りつこの読書と落語メモ

読んだ本と行った落語のメモ

ゴースト・ハント

ゴースト・ハント (創元推理文庫)

ゴースト・ハント (創元推理文庫)

★★★★

「赤い館」「ゴースト・ハント」などの名高い作品をはじめとする、黄金期最後の英国怪奇小説の名手による傑作短編を、本邦初訳5作を含む全18編を収める決定版。

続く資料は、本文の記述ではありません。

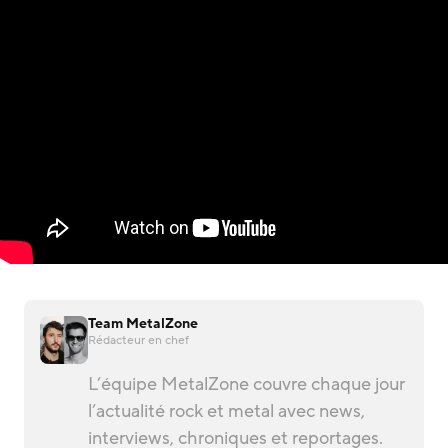
Team MetalZone
Rédacteur en chef
L’équipe MetalZone couvre chaque jour
l’actualité rock et metal avec news,
interviews, chroniques et reportages.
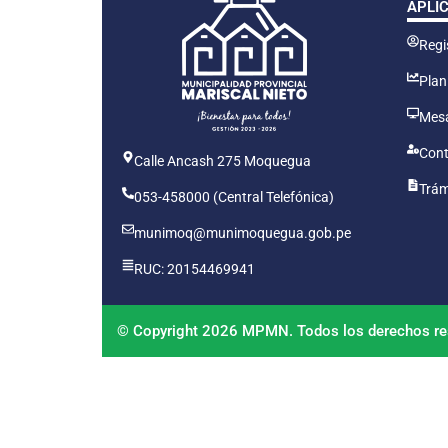
APLI
Regis
Plan
Mesa
Cont
Calle Ancash 275 Moquegua
Trám
053-458000 (Central Telefónica)
munimoq@munimoquegua.gob.pe
RUC: 20154469941
© Copyright 2026 MPMN. Todos los derechos re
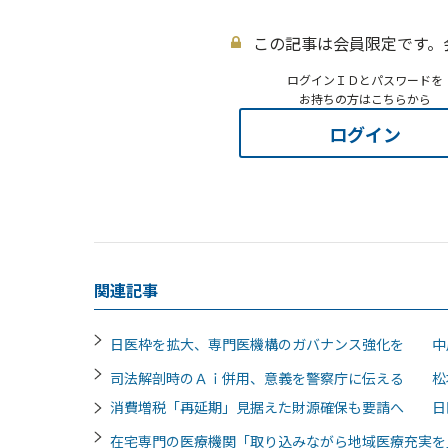
この記事は会員限定です。
ログインＩＤとパスワードを
お持ちの方はこちらから
ログイン
関連記事
日医枠を拡大、専門医機構のガバナンス強化を 中
司法解剖時のＡｉ併用、意義を警察庁に伝える 松
消費増税「再延期」見据えた財源確保も要請へ 日
在宅専門の医療機関「取り込みながら地域医療充実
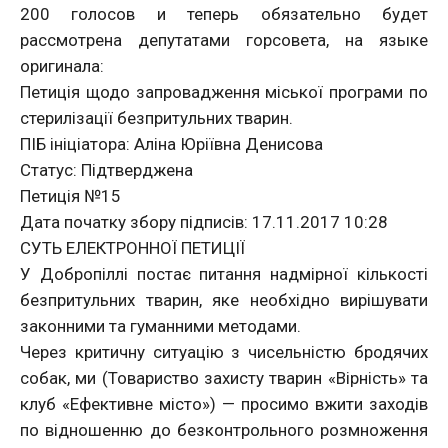
200 голосов и теперь обязательно будет
рассмотрена депутатами горсовета, на языке
оригинала:
Петиція щодо запровадження міської програми по
стерилізації безпритульних тварин.
ПІБ ініціатора: Аліна Юріївна Денисова
Статус: Підтверджена
Петиція №15
Дата початку збору підписів: 17.11.2017 10:28
СУТЬ ЕЛЕКТРОННОЇ ПЕТИЦІЇ
У Добропіллі постає питання надмірної кількості
безпритульних тварин, яке необхідно вирішувати
законними та гуманними методами.
Через критичну ситуацію з чисельністю бродячих
собак, ми (Товариство захисту тварин «Вірність» та
клуб «Ефективне місто») — просимо вжити заходів
по відношенню до безконтрольного розмноження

海外のお化けは正直あまり怖くない。私が怖いのは日本のお化けだ。じっとりしたいつまでもまとわりつくような怨念。古くから伝わる言い伝え。因習。洋物より和物のほうが断然怖い。
この短編集も全部が全部怖かったわけではないのだが、イギリス的な雰囲気に満たされながら少し古めかしい幽霊譚をじっくり読める楽しさがある。古めかしさ、奥ゆかしさがあって、幽霊譚以上の読みごたえを与えている。

ゴーストハント
幽霊屋敷訪問の様子を実況するラジオ番組「ゴーストハント」。屋敷を実際に探検するのはその道の権威であるミニヨン教授。DJのトニーは部屋に残り実況を行うのだが、屋敷の邪悪な「何か」に取り囲まれて、軽薄そのものだった語りが徐々に変化してきて…。
実際探検するより、何かが起きている気配を「見えない」ところから見ているのが一番怖いのかもしれない。そういう意味では読んでる私たちも決して安全ではないのかもしれない…ぞぞぞ…。

「通路」
こちらも幽霊屋敷の話。これは何が怖いってラストが怖い。誰か分からないところが怖い…。

「最初の一束」
何が怖いって愚鈍な田舎の人達の狂信が怖い。柱の中に何が入っているのかは読み進めるうちに想像がつく。それを確かめるに至る過程が怖い。

「チャレルの谷」「不死鳥」「蜂の死」は人間の悪意のこわさがじわり。やり過ぎないところがよい。